Research & Papers

Language Shapes Mental Health Evaluations in Large Language Models

New research reveals LLMs produce systematically different mental health evaluations based on prompt language.

Deep Dive

A new study by researchers Jiayi Xu and Xiyang Hu reveals that large language models (LLMs) like OpenAI's GPT-4o and Alibaba's Qwen3 produce systematically different mental health evaluations based solely on the language of the prompt. The research, published on arXiv, demonstrates that when assessing mental health stigma using validated scales, both models consistently generated responses indicating higher levels of social, self, and professional stigma when the prompt was written in Chinese compared to identical prompts in English.

These evaluative differences translated into concrete impacts on downstream decision-making tasks. In a binary task designed to detect stigmatizing content, the models showed lower sensitivity—meaning they were worse at correctly identifying stigma—when operating under Chinese prompts. More critically, in a depression severity classification task, the models made more underestimation errors with Chinese prompts, systematically predicting lower severity levels than they did for the same cases presented in English. This suggests the language context isn't just changing wording; it's shifting the models' internal decision thresholds.

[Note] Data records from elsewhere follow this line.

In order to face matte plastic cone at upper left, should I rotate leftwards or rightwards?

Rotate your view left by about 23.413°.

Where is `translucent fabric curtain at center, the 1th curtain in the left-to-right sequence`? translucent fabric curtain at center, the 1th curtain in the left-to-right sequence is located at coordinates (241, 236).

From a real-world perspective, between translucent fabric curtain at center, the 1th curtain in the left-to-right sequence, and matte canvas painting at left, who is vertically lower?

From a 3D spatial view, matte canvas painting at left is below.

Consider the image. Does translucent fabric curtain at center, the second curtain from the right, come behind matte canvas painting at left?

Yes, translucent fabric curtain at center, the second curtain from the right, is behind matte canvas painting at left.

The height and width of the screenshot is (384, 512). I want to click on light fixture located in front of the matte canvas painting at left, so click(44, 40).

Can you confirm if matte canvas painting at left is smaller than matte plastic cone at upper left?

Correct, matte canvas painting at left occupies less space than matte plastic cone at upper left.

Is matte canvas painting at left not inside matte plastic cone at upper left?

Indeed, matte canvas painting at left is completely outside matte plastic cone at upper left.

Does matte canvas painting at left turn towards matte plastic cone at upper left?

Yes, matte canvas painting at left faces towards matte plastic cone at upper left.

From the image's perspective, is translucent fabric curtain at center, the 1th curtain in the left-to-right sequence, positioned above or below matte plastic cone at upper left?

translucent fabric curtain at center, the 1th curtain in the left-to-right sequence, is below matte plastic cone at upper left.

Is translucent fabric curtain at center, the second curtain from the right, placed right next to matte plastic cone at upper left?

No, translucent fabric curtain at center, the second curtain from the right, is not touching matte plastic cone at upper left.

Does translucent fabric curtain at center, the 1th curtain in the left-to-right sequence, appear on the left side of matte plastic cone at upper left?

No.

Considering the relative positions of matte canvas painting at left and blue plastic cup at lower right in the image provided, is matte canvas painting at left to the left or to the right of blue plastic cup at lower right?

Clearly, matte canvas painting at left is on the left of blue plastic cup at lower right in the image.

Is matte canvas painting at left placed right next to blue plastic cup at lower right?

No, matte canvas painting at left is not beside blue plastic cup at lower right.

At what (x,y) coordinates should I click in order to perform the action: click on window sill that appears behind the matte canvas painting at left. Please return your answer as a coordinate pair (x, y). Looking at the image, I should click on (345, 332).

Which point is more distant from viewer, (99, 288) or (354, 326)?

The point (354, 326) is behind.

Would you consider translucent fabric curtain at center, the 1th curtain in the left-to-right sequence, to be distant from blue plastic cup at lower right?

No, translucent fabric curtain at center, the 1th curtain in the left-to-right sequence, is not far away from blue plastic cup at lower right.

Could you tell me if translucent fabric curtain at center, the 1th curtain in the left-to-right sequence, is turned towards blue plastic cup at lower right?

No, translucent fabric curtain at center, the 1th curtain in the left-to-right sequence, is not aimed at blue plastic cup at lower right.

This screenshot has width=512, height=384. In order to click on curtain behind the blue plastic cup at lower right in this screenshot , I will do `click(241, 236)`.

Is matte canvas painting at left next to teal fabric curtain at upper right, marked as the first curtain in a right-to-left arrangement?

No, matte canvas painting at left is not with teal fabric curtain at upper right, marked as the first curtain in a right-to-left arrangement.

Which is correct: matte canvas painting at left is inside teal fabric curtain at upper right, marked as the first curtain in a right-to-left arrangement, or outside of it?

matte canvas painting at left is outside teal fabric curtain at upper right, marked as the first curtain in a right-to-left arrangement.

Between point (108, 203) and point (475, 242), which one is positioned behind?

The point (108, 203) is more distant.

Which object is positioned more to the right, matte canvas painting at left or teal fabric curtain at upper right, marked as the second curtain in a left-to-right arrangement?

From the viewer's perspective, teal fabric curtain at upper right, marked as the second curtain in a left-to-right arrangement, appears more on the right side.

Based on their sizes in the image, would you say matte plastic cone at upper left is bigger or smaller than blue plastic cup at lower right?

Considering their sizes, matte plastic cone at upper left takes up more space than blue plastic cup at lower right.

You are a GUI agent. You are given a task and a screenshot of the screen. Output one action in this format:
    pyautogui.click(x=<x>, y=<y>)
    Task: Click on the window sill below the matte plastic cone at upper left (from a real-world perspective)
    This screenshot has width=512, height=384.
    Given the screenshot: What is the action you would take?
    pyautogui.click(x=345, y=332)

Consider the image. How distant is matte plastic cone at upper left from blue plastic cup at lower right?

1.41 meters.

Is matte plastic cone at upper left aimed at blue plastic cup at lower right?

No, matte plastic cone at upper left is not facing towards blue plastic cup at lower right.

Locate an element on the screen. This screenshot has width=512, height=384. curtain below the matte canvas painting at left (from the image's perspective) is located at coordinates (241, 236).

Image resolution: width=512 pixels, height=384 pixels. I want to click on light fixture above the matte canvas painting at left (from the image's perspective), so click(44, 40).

The findings point to a significant, embedded bias where the cultural and linguistic data a model is trained on directly influences its evaluative outputs in sensitive domains. This isn't merely a translation issue but a fundamental difference in how the models process and weigh information based on linguistic cues. For global applications in healthcare and psychology, this variability undermines the reliability and fairness of AI-assisted diagnostics and support, raising urgent questions about calibration and deployment standards.

Key Points
  • GPT-4o and Qwen3 showed higher mental health stigma scores across all measured scales (social, self, professional) when prompted in Chinese vs. English.
  • In a stigma detection task, model sensitivity was lower under Chinese prompts, reducing accuracy in identifying harmful content.
  • For depression severity classification, Chinese prompts led to systematic underestimation errors, shifting predicted outcomes downward.

Why It Matters

This linguistic bias compromises the reliability of AI in global mental health applications, risking inconsistent care and diagnostic outcomes.